- [EXERCISE DIRECTIONS]: Each line of the material below must be transcribed exactly.

------ RECORDS PROVIDED

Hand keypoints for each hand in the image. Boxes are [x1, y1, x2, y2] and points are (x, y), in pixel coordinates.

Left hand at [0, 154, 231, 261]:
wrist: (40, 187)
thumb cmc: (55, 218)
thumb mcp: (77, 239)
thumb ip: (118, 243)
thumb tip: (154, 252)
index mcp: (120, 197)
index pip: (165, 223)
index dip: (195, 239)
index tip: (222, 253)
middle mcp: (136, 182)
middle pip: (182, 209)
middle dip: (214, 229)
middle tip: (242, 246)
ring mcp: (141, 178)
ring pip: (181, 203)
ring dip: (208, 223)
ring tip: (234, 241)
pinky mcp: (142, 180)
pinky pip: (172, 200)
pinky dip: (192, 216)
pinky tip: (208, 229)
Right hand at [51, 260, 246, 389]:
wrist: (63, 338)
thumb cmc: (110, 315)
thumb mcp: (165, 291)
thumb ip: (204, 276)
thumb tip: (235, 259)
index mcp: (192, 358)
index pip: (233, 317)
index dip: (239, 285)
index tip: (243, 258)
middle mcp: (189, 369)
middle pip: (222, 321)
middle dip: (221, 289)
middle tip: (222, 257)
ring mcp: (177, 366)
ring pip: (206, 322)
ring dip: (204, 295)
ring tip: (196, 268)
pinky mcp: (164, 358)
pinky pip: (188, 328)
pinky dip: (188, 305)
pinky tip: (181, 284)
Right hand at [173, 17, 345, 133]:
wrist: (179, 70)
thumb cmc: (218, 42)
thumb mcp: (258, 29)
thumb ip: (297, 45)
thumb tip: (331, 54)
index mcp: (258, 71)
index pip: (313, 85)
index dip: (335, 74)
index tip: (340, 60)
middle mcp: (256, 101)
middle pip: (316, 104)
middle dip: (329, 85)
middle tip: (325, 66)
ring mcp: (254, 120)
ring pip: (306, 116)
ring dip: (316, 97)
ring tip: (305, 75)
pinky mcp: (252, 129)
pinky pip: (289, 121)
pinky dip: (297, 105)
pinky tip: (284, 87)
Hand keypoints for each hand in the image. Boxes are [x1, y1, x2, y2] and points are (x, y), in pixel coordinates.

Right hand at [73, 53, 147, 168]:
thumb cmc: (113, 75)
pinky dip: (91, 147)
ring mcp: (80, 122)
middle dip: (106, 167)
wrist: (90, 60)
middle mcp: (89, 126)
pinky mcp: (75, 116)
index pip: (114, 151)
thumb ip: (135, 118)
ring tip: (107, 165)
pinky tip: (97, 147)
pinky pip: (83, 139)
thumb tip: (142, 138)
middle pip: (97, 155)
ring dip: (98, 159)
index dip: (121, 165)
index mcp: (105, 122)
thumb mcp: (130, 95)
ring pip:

------------

- [EXPECTED ANSWER]:
Hand keypoints for each hand in the image. Boxes are [x1, y1, x2, y2] and points are (x, y), in pixel coordinates.

Left hand at [0, 154, 231, 261]:
wrist: (40, 187)
thumb cmc: (55, 218)
thumb mcp: (77, 239)
thumb ip: (118, 243)
thumb tip: (154, 252)
index mcp: (120, 197)
index pip: (165, 223)
index dip: (195, 239)
index tip: (222, 253)
middle mcp: (136, 182)
middle pip: (182, 209)
middle dip: (214, 229)
middle tip: (242, 246)
ring mcp: (141, 178)
ring pip: (181, 203)
ring dip: (208, 223)
ring tip: (234, 241)
pinky mcp: (142, 180)
pinky pip: (172, 200)
pinky dip: (192, 216)
pinky tip: (208, 229)
Right hand at [51, 260, 246, 389]:
wrist: (63, 338)
thumb cmc: (110, 315)
thumb mcp: (165, 291)
thumb ip: (204, 276)
thumb tip: (235, 259)
index mcp: (192, 358)
index pip: (233, 317)
index dip: (239, 285)
index tip: (243, 258)
middle mcp: (189, 369)
middle pip: (222, 321)
middle dip: (221, 289)
middle tip: (222, 257)
ring mcp: (177, 366)
ring pip: (206, 322)
ring dip: (204, 295)
ring tip: (196, 268)
pinky mcp: (164, 358)
pinky pip: (188, 328)
pinky dip: (188, 305)
pinky tip: (181, 284)
Right hand at [173, 17, 345, 133]:
wrist: (179, 70)
thumb cmc: (218, 42)
thumb mcp: (258, 29)
thumb ip: (297, 45)
thumb tip: (331, 54)
index mcp: (258, 71)
index pip: (313, 85)
index dip: (335, 74)
index tip: (340, 60)
middle mcp: (256, 101)
middle pip: (316, 104)
middle dip: (329, 85)
middle tip: (325, 66)
ring mcp: (254, 120)
ring pip: (306, 116)
ring dip: (316, 97)
ring tip: (305, 75)
pinky mcp: (252, 129)
pinky pip: (289, 121)
pinky dip: (297, 105)
pinky tip: (284, 87)
Hand keypoints for each hand in the image. Boxes are [x1, y1, x2, y2] and points are (x, y), in pixel coordinates.

Right hand at [73, 53, 147, 168]:
thumb cmc: (113, 75)
pinky dip: (91, 147)
ring mcp: (80, 122)
middle dip: (106, 167)
wrist: (90, 60)
middle mcp: (89, 126)
pinky mcp: (75, 116)
index pip: (114, 151)
thumb ip: (135, 118)
ring tip: (107, 165)
pinky tip: (97, 147)
pinky pip: (83, 139)
thumb tip: (142, 138)
middle pip: (97, 155)
ring dip: (98, 159)
index dip: (121, 165)
index mcp: (105, 122)
thumb mcp: (130, 95)
ring pip:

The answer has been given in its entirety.